Now, let’s try to ask a question that is specific to the dataset we have inserted into Pinecone. To view these documents, simply browse through the text field in documents. If you would like to view these documents in the vector store, go to your “databases” tab in your Pinecone dashboard.

Here is text from a document we pulled from our vector index:

Serum lipid levels of 10,977 normal Japanese subjects in 1980 were determined by a joint study of 14 institutions, specializing in lipid research, located in 9 districts of Japan. The data obtained were compared with those in 1960 and 1970. Total cholesterol (TC) levels in 1980 increased with age except for the 1st decade and reached maximum (205 mg/dl) at the 7th decade. The mean value in any age was higher than that of 20 years ago by 10-15 mg/dl. Triglyceride (TG) levels also increased with age and reached maximum (130 mg/dl) at the 7th decade. The mean values of subjects over the 5th decade were higher than those of 10 years ago by 10-20 mg/dl. In contrast with TC and TG, HDL-cholesterol levels were highest at the 1st decade and declined gradually with age. TC and TG levels of younger age (1st to 3rd decade) were equal to or even higher than those of Americans in 1972-76. It was concluded that serum lipid levels of Japanese have increased in the past 20 years and approached to the levels of Europeans and Americans.

response = qa_with_sources.invoke({
    "question": "Were there any studies done in Japan before 2000 regarding cholesterol levels? What year was it?"
})

Which results in the following output:

{
"answer": "A study was done in Japan in 1980 regarding cholesterol levels. "
"question": "Were there any studies done in Japan before 2000 regarding cholesterol levels? What year was it?"
"sources": 10.1253/jcj.47.1351"
}

Step 5: Serve the Model

With our working pipeline, we’re ready to serve our model.

Create an MLFlow Model To prepare our model to be served with MLFlow, we’ll create a class that contains two functions inside: (1) an initialization function and (2) an inference function.

MLFlow will initialize the model via load_context(), which will initialize our Pinecone vector store, our LLM, and a pipeline function to call the two of them.

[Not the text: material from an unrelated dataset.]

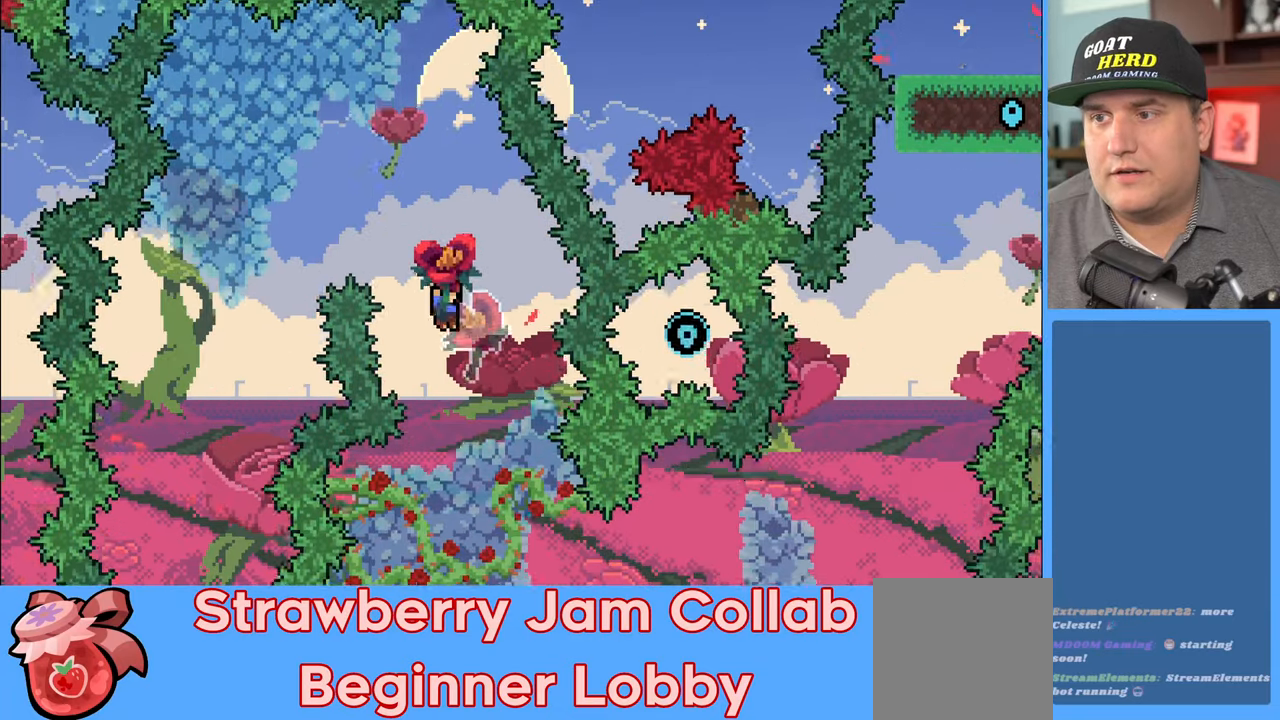
{"buttons": [], "left_stick": "center", "right_stick": "center", "events": [[200, "left_stick", "right"], [367, "left_stick", "center"], [483, "R2", "up"]]}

MLFlow will then call inference via predict(), as stated here.

class MyModelWrapper(mlflow.pyfunc.PythonModel):
    def load_context(self, context):
        # Initialize Pinecone Vector Index
        api_key = os.environ.get("PINECONE_API_KEY")
        vector_store = PineconeVectorStore(
            index=pc.Pinecone(api_key=api_key).Index(index_name),
            embedding=PineconeEmbeddings(model=model_name,
                pinecone_api_key=api_key
            )
        )

        # Completion LLM
        llm = ChatOpenAI(
            openai_api_key=os.environ['OPENAI_API_KEY'],
            model_name='gpt-3.5-turbo',
            temperature=0.0
        )

        # RAG & LLM Pipeline
        self.qa_with_sources = RetrievalQAWithSourcesChain.from_chain_type(
            llm=llm,
            chain_type="stuff",
            retriever=vector_store.as_retriever()
        )

    def predict(self, context, model_input):
        question = model_input[0]
        if not isinstance(question, str):
            question = str(question)
        response = self.qa_with_sources.invoke({
                "question": question
        })
        return response

Once we have defined our model class, export this model.

import shutil
from pathlib import Path

model_path = Path("my_model")

# Remove the older model directory if one exists.
if model_path.exists() and model_path.is_dir():
    shutil.rmtree(model_path)

my_model = MyModelWrapper()
mlflow.pyfunc.save_model(path=model_path, python_model=my_model)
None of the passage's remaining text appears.